Drug and hospital wastes are contaminating the nation’s sewage system, experts tell Knesset.

Pills 311 (photo credit: Courtesy)
Pills 311
(photo credit: Courtesy)
Hospital disposal of medications into the sewage system is liable to constitute a serious health and environmental danger, according to experts who spoke at an unprecedented special session of the Knesset Environmental Protection and Labor, Social Affairs and Health Committees on Monday.
The MKs were provided with background material collected by Shiri Bass Spector of the Knesset’s research and information center. She noted that organic micro-pollutants, some of which do not disintegrate, have biological effects. These come from cosmetics, drugs and hormones that affect the endocrine system.
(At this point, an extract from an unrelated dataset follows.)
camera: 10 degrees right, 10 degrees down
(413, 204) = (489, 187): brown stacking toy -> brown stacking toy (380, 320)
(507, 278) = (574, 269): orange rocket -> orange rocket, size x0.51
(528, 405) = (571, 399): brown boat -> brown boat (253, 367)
Medical products taken by people and animals are not fully absorbed by the body; 90 percent of them are eliminated in urine and stool and enter the civil and agricultural sewage systems. They reach sewage treatment plants, says the document, but these are not built to treat organic micro-pollutants. As Israel is one of the world’s leaders in water treatment, in 2009, 84% of treated sewage is used for irrigation, and in four years, it will reach 100%. But using sewage water for irrigating plants exposes the public to health dangers, said Bass Spector’s document.
Hospitals contribute between 5% and 30% of all medical materials that reach urban waste-treatment plants. They are treated like industrial waste, but as there is no standard for organic micro-pollutants; they are not monitored or specially treated.
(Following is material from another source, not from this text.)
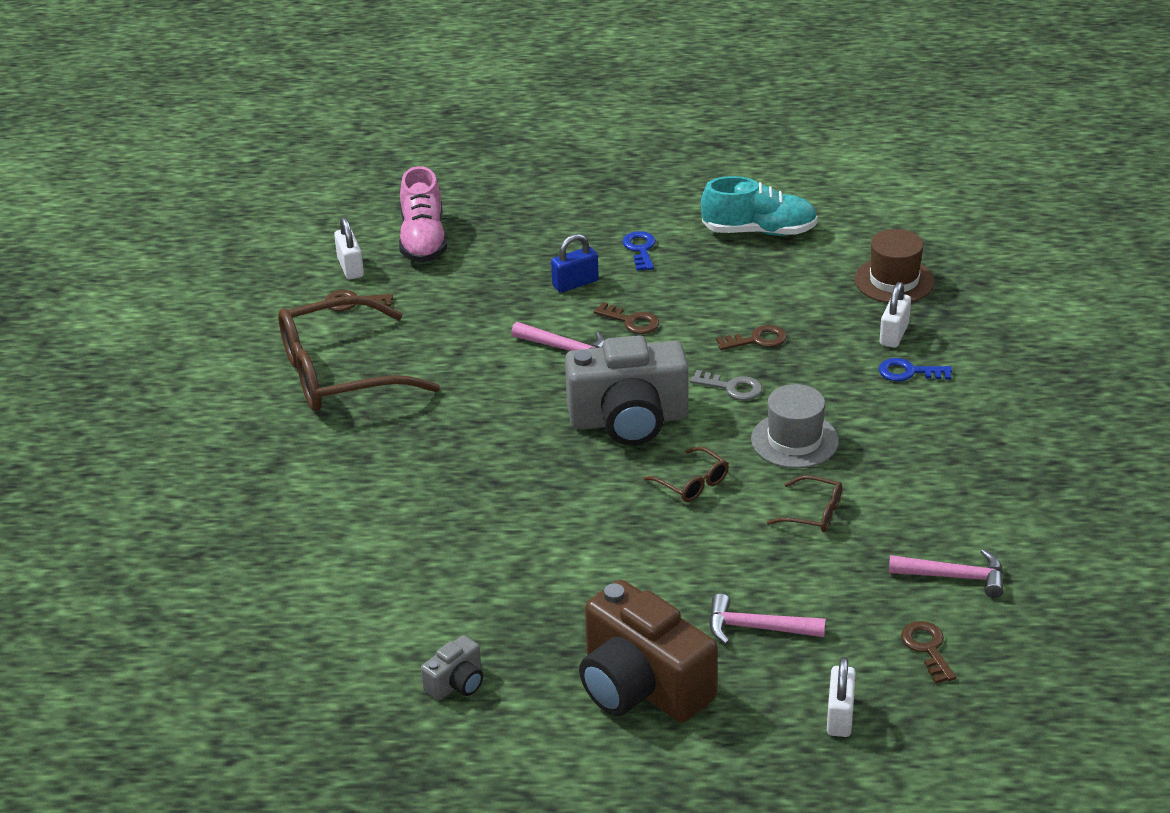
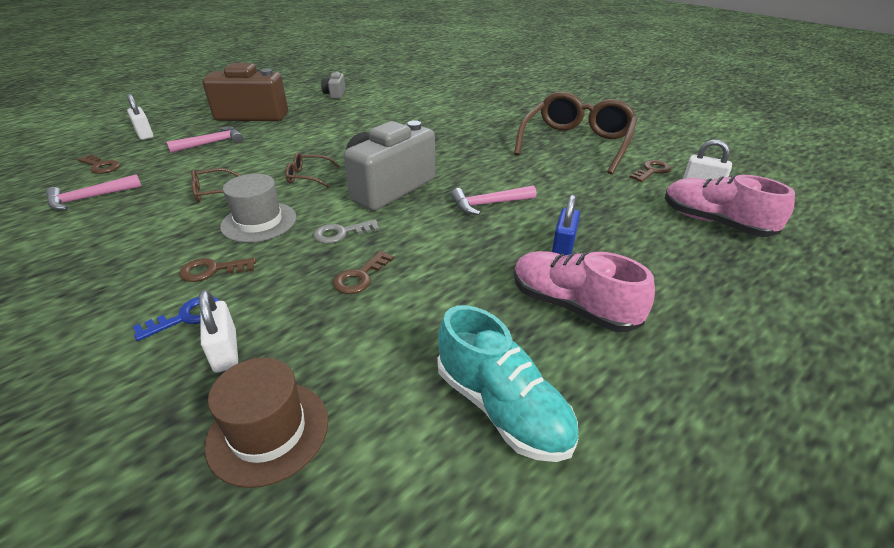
camera: 135 degrees right, 0 degrees up
(631, 321) = (477, 242): brown key -> brown key (212, 270)
(640, 249) = (572, 306): blue key -> pink shoe
(759, 231) = (502, 407): turquoise shoe -> turquoise shoe turned 90 degrees counterclockwise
One way to deal with this potential danger is the precautionary principle – not to allow these pollutants to reach the sewage plants. Patients can also be encouraged to return unused drugs, she said, recommending that official standards be set.
Tel Aviv University’s Dr. Dror Avissar said that the country constantly discusses the water shortage but not water quality.
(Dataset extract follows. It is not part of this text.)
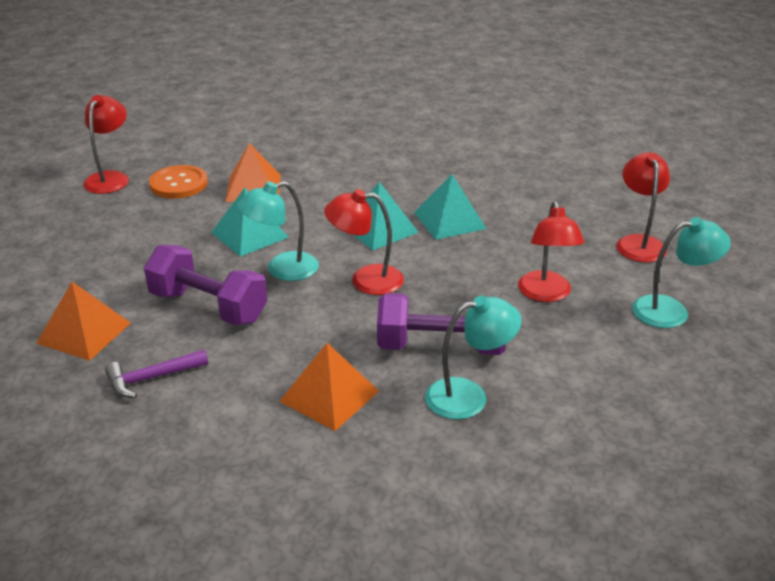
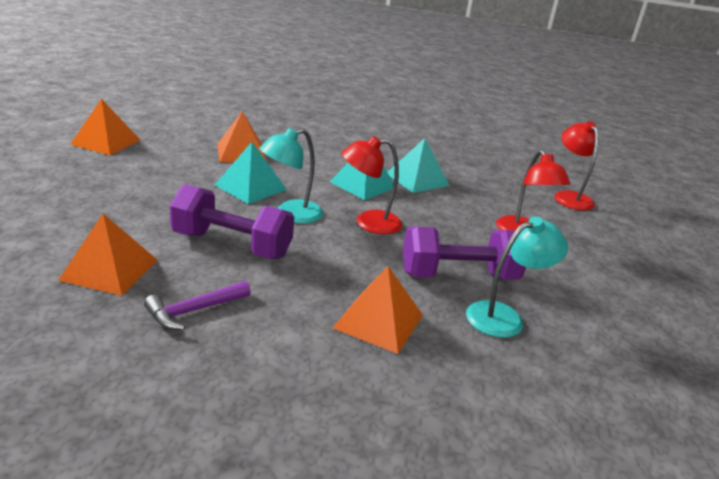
camera: 15 degrees left, 5 degrees down
(110, 178) = (106, 142): red lamp -> orange pyramid
(178, 184) = (172, 148): orange button -> none
(671, 311) = (624, 245): turquoise lamp -> none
He bemoaned the fact that there are no serious Israeli epidemiological studies in the field, but he said prescription drugs should not be in the drinking water.
Foreign studies have shown that one to five nanograms/liter of estrogens in the water can cause an increase in breast cancer and reduce sperm counts. The presence of antibiotics in the environment can also increase resistance of bacteria to these drugs.
The Health Ministry’s national environmental quality expert, engineer Shalom Goldberger, welcomed the growing awareness of organic micro-pollutants.
His ministry has begun to study it, he said, noting that there is no standard for these anywhere in the world.
Financial limitations prevent separation of drug wastes from other wastes in hospitals, said Dr. Eyran Halperin, the new chairman of the Union of Hospital directors and the director of the Rabin Medical Center. At present, cytotoxic and radioactive materials are separated and sent to the Ramat Hovav dump, while polluted medical waste is sterilized. He agreed that patients’ urine and stools do pose a problem.
MK Dov Khenin, who chaired the meeting, said it was clear that there remain troubling unanswered questions.
He called for research into the problem, for pharmaceutical companies to meet advanced standards and for increasing awareness in hospitals about problems posed by their sewage and disposal systems.
He said he intended to prepare legislation that would require the collection of unused drugs to reduce the amount of organic micro-pollutants in the environment.